FTS is a file extension for the Flexible Image Transport System (FITS), the standard data format used in astronomy since 1981 when it was defined by Don Wells, Eric Greisen, and R.H. Harten at the National Radio Astronomy Observatory, and subsequently endorsed by the International Astronomical Union in 1982. FITS was designed from the outset as a self-describing archival format: each file begins with one or more 2880-byte header blocks containing ASCII keyword-value pairs that describe the data's dimensions, coordinate system, observation parameters, and provenance, followed by data blocks in a variety of numeric types — 8/16/32/64-bit integers and 32/64-bit IEEE floating-point values. FITS supports multi-dimensional arrays (images, data cubes, hypercubes), binary tables for catalog data, and ASCII tables, with multiple Header/Data Units (HDUs) that can coexist in a single file. The format handles specialized astronomical data: spectral cubes, radio interferometry visibilities, multi-extension mosaic images from CCD arrays, and time-series photometry. One advantage is scientific rigor: FITS mandates that all metadata needed to interpret the data physically — coordinate transformations (WCS), photometric calibration, telescope and instrument parameters — travels with the file, eliminating the metadata-loss problem that plagues general-purpose image formats in scientific contexts. The format's longevity and institutional backing is another strength — virtually every observatory, space telescope (Hubble, James Webb, Chandra), and astronomical software package (DS9, IRAF, Astropy) uses FITS as its primary data format.
Developer: NASA / IAU
Initial release: 1981
HRZ is a simple raster image format associated with slow-scan television (SSTV), a method of transmitting still images over radio frequencies used by amateur radio operators since the late 1950s when Copthorne Macdonald pioneered the technology. HRZ files store images at a fixed resolution of 256x240 pixels in raw RGB format, with each pixel represented as three bytes (red, green, blue) at 8 bits per channel, producing uncompressed files of exactly 184,320 bytes. The format has no header, no metadata, and no compression — the file is simply a sequential dump of raw pixel data in row-major order. This extreme simplicity reflects the format's origins in the amateur radio community, where SSTV images are transmitted as audio tones encoding luminance and chrominance values over narrow-bandwidth HF (shortwave) radio channels. The fixed 256x240 resolution corresponds to common SSTV transmission modes, and HRZ files serve as the digital capture or storage medium for received SSTV transmissions. One advantage is the format's zero-overhead structure: with no parsing, decompression, or metadata processing required, HRZ files can be read by any program capable of reading raw pixel data with known dimensions — a single function call in virtually any programming language. The format's connection to amateur radio SSTV culture is another notable aspect: HRZ files document a unique form of image communication where operators transmit photographs over thousands of miles using nothing but radio waves and audio encoding, a practice that continues today alongside digital modes. HRZ files can be opened by ImageMagick, GIMP, and specialized SSTV software.
Developer: SSTV Community
Initial release: 1985

Frequently Asked Questions

Why convert FTS to HRZ?

HRZ is widely supported across devices and applications — converting from FTS makes your astronomical images accessible to anyone without specialized tools.

What programs open HRZ?

Open HRZ with standard tools like Windows Photos, Preview on macOS, GIMP, Photoshop, or any web browser — no special software needed.

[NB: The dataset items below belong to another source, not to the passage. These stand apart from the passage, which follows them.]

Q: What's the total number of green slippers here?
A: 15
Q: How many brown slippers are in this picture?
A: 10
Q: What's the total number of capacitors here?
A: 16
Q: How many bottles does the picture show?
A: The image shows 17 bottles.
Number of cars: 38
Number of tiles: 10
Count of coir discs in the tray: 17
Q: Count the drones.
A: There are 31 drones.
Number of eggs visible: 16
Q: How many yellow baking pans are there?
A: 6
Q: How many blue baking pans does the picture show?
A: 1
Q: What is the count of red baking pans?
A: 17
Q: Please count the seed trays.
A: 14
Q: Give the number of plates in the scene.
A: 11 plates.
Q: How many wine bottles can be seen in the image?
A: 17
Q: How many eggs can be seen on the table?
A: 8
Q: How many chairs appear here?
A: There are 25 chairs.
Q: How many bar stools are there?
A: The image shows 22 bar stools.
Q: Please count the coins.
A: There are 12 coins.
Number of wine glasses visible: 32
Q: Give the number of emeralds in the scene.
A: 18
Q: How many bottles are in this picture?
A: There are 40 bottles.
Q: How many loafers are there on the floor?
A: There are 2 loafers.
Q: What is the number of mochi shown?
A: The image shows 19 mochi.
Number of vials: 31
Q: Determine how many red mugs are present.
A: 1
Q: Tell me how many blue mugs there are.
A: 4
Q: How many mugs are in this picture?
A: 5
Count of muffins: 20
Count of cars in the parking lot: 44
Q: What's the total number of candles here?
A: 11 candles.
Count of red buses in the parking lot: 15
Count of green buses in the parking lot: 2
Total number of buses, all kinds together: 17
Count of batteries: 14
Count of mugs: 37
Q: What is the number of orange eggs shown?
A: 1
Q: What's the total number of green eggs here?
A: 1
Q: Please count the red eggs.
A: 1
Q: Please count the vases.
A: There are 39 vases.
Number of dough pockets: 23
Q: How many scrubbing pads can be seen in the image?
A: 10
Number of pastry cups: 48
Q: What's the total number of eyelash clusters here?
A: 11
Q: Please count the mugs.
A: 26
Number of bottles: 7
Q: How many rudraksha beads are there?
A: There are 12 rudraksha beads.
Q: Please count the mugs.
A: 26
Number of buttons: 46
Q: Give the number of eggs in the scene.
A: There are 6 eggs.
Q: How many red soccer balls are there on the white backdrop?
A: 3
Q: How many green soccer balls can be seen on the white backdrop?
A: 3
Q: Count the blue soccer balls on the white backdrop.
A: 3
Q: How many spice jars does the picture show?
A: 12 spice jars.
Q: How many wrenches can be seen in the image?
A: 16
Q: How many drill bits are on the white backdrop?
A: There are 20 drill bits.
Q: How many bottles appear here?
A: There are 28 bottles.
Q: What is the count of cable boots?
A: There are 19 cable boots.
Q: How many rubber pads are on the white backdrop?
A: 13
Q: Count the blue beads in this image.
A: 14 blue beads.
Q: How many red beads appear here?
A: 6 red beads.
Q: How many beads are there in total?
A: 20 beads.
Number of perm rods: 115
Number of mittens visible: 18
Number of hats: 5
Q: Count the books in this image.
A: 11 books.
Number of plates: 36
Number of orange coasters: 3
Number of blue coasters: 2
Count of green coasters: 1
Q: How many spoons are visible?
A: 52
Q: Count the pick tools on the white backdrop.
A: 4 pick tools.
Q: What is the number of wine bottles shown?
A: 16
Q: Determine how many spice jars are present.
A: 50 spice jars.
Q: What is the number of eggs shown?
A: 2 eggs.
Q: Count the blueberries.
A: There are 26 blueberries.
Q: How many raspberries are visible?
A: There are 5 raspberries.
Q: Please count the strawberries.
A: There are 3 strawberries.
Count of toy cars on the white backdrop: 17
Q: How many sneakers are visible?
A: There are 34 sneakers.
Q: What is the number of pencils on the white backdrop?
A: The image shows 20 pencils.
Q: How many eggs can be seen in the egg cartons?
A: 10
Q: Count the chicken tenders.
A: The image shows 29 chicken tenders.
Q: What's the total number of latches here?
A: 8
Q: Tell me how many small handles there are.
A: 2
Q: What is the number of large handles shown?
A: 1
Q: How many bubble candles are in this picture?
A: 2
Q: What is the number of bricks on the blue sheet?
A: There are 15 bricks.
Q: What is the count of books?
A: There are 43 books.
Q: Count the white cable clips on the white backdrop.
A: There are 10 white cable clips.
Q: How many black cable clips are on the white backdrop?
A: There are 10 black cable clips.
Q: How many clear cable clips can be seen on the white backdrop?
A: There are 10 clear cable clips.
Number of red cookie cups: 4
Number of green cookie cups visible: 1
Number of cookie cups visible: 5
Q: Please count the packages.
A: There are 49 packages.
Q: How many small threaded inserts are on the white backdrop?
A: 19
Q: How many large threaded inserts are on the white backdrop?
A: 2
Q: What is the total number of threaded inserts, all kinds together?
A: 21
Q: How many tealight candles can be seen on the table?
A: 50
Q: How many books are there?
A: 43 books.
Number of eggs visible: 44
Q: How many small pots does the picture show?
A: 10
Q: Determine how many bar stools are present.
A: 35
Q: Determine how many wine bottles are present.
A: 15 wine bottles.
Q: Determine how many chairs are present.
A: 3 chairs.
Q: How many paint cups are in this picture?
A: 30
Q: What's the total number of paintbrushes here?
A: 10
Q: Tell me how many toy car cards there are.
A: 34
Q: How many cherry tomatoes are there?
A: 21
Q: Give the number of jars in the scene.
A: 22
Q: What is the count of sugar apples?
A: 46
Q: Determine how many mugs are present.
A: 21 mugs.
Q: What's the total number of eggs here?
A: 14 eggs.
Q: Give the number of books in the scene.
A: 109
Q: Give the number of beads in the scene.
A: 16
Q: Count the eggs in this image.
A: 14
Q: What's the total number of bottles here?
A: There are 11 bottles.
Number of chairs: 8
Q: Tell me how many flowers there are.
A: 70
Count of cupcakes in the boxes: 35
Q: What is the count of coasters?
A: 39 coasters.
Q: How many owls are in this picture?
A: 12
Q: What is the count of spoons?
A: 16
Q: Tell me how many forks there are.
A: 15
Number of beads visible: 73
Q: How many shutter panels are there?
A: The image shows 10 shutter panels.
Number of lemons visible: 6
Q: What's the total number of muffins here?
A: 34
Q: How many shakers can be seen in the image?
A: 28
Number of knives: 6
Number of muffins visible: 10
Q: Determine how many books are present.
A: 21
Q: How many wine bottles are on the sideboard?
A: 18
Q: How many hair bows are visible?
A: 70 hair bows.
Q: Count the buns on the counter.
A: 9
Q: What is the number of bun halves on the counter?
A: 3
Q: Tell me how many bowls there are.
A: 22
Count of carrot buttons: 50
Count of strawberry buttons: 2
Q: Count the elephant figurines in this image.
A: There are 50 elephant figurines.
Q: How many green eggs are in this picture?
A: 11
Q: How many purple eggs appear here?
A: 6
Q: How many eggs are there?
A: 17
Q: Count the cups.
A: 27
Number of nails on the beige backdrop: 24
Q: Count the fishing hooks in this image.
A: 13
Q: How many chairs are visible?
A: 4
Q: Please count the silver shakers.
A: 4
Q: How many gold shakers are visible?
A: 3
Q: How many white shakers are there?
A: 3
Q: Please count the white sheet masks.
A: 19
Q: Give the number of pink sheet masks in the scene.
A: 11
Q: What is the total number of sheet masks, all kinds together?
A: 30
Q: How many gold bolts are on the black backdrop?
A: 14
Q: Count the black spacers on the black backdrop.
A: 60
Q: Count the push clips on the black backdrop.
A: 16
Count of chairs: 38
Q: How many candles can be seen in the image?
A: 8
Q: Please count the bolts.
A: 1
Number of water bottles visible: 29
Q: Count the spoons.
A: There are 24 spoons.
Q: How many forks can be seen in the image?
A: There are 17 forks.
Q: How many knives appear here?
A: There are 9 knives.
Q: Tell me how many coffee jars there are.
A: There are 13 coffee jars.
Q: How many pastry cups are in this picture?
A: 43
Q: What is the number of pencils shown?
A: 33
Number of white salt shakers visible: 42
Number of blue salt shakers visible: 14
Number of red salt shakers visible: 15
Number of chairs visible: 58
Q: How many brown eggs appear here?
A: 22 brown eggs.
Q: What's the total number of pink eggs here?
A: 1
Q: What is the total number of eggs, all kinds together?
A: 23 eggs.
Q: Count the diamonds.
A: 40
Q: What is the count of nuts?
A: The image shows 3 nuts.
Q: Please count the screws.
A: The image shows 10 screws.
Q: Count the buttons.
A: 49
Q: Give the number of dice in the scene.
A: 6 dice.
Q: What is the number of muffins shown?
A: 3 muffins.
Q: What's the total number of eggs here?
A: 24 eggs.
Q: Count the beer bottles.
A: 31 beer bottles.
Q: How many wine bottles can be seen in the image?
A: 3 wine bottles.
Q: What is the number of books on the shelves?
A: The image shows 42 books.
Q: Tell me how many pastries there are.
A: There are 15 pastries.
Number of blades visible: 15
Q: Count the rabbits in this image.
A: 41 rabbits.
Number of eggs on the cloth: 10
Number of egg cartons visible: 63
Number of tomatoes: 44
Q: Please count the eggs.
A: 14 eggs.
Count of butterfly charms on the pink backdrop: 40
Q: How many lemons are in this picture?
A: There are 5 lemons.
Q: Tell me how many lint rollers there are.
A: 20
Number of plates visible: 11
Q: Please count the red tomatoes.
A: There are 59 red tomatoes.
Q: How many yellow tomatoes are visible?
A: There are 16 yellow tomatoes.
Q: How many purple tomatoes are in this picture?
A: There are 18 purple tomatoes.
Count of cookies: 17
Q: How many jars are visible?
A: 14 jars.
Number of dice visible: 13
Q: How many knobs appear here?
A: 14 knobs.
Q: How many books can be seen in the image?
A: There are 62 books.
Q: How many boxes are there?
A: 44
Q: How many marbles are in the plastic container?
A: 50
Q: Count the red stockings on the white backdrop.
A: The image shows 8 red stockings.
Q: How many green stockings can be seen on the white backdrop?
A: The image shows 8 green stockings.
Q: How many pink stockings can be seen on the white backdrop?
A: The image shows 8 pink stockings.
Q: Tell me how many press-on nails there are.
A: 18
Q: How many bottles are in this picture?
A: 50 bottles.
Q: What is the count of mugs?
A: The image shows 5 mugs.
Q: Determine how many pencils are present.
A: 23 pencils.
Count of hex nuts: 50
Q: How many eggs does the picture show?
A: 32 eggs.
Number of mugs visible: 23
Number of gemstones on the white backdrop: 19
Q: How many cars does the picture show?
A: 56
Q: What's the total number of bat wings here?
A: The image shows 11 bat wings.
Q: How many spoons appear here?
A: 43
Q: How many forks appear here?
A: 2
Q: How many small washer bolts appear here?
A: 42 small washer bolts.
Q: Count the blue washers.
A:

Does this work on mobile devices?

Yes — the converter runs in any web browser, so it works on phones, tablets, laptops, and desktops regardless of operating system.

Do I need FTS software installed?

No — the converter processes FTS entirely in the cloud. You do not need any astronomy and scientific research software on your device to convert.

Is batch FTS to HRZ conversion supported?

Absolutely — queue multiple FTS images and convert them all to HRZ in a single session. No need to process one at a time.

Does the conversion preserve quality?

The converter retains maximum fidelity during the FTS to HRZ transformation. Any differences stem from the output format's own characteristics.